Evolveable Architectures

Rebecca Parsons

  • Conway's law - the systems you build will reflect the dysfunction of your organization.
  • Last responsible moment - wait to make decisions until the last possible moment.
  • How do we build code that is auditable?
  • How do we build code that increases code quality?
  • Contract testing allows developers to ignore each other.
  • Use AI for contract testing?
  • LLM hallucinations are a feature, not a bug. How are you supposed to generate something new if you never make something up? The question is whether there are ways to bound the hallucinations (yes, with temperature).
  • How do you test non-deterministic systems?

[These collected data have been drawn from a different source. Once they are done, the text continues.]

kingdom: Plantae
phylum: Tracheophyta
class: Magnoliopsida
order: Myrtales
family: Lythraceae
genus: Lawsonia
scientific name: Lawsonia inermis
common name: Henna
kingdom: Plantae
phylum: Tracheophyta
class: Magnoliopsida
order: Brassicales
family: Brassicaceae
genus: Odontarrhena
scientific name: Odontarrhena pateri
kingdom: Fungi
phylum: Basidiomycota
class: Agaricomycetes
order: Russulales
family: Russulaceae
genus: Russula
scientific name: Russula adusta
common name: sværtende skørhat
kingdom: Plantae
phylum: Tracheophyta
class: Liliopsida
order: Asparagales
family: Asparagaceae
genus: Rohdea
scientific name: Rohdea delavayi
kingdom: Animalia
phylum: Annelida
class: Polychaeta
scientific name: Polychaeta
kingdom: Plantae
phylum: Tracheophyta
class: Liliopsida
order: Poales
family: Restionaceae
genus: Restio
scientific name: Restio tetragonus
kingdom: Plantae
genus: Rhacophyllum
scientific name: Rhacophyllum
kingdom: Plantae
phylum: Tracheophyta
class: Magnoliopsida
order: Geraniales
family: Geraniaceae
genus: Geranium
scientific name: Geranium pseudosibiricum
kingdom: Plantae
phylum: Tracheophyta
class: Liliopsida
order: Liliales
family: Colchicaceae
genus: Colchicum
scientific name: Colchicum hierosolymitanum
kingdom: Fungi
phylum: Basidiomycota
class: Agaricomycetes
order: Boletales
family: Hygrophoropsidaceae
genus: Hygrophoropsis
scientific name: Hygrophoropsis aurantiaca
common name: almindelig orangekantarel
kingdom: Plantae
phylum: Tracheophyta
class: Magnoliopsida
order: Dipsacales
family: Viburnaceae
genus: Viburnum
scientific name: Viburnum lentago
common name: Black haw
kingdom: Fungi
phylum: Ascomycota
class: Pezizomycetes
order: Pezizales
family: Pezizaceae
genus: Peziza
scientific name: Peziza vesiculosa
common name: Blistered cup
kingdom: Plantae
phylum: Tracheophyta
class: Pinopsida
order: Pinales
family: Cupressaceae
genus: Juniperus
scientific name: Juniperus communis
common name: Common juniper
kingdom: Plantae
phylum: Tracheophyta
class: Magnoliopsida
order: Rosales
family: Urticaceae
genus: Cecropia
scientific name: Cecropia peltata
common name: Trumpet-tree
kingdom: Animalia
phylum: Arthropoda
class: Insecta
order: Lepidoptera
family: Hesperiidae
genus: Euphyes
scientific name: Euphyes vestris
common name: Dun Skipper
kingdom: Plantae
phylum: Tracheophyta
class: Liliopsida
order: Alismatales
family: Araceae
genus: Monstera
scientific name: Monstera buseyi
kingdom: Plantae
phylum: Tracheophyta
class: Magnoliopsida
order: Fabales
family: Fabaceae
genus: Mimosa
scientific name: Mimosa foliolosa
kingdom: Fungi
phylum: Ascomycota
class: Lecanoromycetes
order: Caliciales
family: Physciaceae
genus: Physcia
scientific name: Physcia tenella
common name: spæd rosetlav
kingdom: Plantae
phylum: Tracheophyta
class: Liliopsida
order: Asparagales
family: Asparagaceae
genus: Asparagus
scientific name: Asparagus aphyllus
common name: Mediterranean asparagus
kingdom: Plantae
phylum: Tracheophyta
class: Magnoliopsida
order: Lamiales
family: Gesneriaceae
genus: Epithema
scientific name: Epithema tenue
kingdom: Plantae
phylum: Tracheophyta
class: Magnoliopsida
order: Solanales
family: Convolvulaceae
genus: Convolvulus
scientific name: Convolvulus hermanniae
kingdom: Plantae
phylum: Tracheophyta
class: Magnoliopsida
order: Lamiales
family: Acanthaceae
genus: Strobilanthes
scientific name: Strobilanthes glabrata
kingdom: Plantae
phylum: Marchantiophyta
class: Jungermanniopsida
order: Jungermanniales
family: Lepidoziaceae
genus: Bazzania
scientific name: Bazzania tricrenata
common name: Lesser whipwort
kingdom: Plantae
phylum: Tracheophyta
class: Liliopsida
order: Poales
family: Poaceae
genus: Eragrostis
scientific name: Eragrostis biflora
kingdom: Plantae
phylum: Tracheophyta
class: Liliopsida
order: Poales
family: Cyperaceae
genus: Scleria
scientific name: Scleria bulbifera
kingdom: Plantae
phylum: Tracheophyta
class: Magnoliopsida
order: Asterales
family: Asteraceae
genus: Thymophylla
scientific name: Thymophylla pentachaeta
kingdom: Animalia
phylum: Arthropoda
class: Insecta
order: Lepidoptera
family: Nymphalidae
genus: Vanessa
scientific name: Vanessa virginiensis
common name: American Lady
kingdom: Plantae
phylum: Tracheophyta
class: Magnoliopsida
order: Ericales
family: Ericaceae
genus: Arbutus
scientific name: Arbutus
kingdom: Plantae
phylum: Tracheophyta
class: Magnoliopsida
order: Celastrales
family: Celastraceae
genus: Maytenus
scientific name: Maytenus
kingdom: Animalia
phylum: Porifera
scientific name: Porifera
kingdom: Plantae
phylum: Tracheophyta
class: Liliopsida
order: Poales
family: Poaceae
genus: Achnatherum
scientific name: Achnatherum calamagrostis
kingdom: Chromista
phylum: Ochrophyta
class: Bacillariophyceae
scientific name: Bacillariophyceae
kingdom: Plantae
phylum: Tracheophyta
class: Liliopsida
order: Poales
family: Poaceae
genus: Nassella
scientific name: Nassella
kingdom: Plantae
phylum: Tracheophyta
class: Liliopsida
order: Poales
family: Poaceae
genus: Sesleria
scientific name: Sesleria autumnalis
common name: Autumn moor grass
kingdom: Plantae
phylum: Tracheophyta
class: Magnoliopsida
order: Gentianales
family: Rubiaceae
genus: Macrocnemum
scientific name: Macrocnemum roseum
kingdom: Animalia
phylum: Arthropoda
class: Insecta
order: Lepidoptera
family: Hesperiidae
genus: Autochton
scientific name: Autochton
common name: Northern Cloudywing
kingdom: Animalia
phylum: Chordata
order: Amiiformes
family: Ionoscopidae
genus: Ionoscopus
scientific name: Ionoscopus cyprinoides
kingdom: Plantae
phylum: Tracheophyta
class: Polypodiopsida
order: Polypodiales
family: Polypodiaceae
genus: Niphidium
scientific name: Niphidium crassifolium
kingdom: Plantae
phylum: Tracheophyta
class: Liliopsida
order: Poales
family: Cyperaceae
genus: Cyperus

Monolith vs. Platform vs. Serverless

Corwin Diamond

  • This talk was generally biased against monoliths (seemed to imply a definition of a monolith as a giant legacy application, in something like an older ecommerce server application).
  • CAP Theorem:
    • Consistency - works correctly.
    • Availability - always works.
    • Partition Tolerance - works across different partitions.
    • You can pick 2.
  • Distributed CAP: different services/teams within your ecosystem will have different CAP requirements.
  • Multi-cluster platforms...
    • Need to solve data replication.
    • Sounds like classic SOA/microservice problems.
  • Cellular architecture...
    • Platform monoliths.
  • Modularize abstract abstractions.
  • Minimize different types of deployment processes.
  • Remove requireemnts that aren't required.

Panel

David Laribee, Rebecca Parsons, Michael Feathers

  • Remote work:
    • How can we maximize the effectiveness of in-person time?
    • Shoud do hybrid meetings remote first.
    • Important to work on things together with remote work.
    • Create venues where smaller collaborations can occur.
    • Times when we get together should be treated as precious and valuable.
    • Is the problem encouraging people to value social connections?
  • Modular Monoliths:
    • Return to simplicity.
    • Look into testcontainers.
    • It is important at the early stages of a product development to develop a well-structured monolith.
    • Chris Richardson has good ideas on microservices.
    • Event-driven applications can be done in process (and I do).
  • Functional programming:
    • "The little lisper", "the little schemer" books.
    • If one spends too much time in the OOP world, it can become difficult to understand functional programming.
    • More people are recognizing the benefits of functional programming.
  • How do we discern when we should adhere to new programming principles vs traditional principles?
    • With low-code/no-code, you can get started very easily, but it's hard to scale to complex problems.
      • It's easy to solve 80% of the problem, hard to solve the remaining 20%.
    • Be very cautious about de-scaling your development.
    • Where have all the mid-level engineers gone :D.
  • Is agile dead?
    • Agility was kind of jettisoned, and "agile" became a management practice.
    • Good technology (and good process?) disappear, they just become standard operating procedure, like small commits, TDD, etc.
    • There are different product domains: Simple, Complex, and Chaotic. Which domain your product fits in determines how "agile" you need to be.
  • 3 things developers can do to stay current:
    • Need to start using AI.
      • How are they going to make money off of it?
    • Everyone is using AI today which differs from the prior AI hype cycles of the 60's and 80's.
      • And problematically, most people do not have a strong mental computational model that matches how it really works.
    • AI is good at ideation. It can also help increase your skill at asking questions.